Bodily X — Métaphore
Le corps anorexique ne refuse pas la nourriture.
Il refuse le langage.
Ce qui apparaît, en surface, comme privation est en fait une opération d’inscription. Non symbolique, non narrative — mais matérielle. Le corps devient le lieu où quelque chose qui ne pouvait pas être dit commence à prendre forme.
L’anorexie n’est pas une pathologie du contrôle, comme elle est si souvent réduite dans le discours clinique. C’est un contre-langage. Un système silencieux et rigoureux à travers lequel le sujet tente d’extérioriser ce qui excède la représentation.
Il n’existe pas d’image pour cela.
Alors le corps devient l’image.
Chaque geste — soustraction, effacement, réduction — n’est pas une absence mais une marque. Une trace. L’amincissement progressif du corps ne signifie pas le vide ; il produit de la densité. Une densité de ce qui ne pouvait être déposé ailleurs.
En ce sens, le corps anorexique fonctionne comme une archive.
Non une archive de la mémoire comme continuité narrative, mais une archive de la pression : discontinue, fragmentée, résistante à la traduction.
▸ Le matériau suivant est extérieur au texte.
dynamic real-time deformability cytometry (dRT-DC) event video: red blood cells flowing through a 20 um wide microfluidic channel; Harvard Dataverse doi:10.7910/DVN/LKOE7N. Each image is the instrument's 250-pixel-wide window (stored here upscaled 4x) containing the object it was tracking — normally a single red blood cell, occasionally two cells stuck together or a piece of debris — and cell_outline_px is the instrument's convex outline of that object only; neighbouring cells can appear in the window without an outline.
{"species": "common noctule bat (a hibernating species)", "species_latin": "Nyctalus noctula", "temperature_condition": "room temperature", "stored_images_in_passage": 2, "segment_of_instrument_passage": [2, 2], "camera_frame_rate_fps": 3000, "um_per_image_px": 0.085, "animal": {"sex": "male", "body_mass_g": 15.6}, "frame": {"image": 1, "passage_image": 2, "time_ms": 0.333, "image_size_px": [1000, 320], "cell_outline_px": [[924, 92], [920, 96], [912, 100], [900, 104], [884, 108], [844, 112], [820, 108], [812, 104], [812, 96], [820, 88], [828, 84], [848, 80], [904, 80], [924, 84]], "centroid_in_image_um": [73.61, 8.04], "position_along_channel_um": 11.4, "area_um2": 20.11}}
Ce qui est stocké n’est pas l’événement, mais son impossibilité d’être assimilé.
C’est pourquoi le geste anorexique ne peut être compris par la seule visibilité.
La photographie, dans sa fonction classique, échoue ici. Elle capture la forme, mais pas la force qui la déforme.
L’image montre un corps.
Elle ne montre pas ce qui insiste en lui.
Photographier un tel corps, par conséquent, n’est pas documenter une condition. C’est confronter les limites de la représentation elle-même. L’acte photographique devient instable : il oscille entre révélation et trahison.
Car ce qui est en jeu n’est pas le corps comme objet, mais le corps comme site d’inscription.
Un site où quelque chose s’écrit sans passer par le langage.
C’est ici que le travail commence.
Non pas à illustrer l’anorexie.
Mais à approcher le seuil où le visible se fracture sous le poids de ce qui ne peut être montré.
Dans cette fracture, le corps cesse d’être une forme à lire.
Il devient une surface sous tension.
Une surface où l’indicible laisse sa marque.
Et où la photographie, si elle veut rester honnête, doit accepter sa propre insuffisance.
Non pour la résoudre.
Mais pour travailler en elle.
Cette position aligne le corps anorexique non avec la pathologie, mais avec une redéfinition radicale de l’inscription — qui fait écho à l’intériorité violente d’Antonin Artaud et à l’expérience-limite explorée par Georges Bataille, où le corps devient le dernier site de vérité quand le langage s’effondre.
C’est ici, précisément, que l’image doit être repensée.
Non comme représentation.
Mais comme confrontation.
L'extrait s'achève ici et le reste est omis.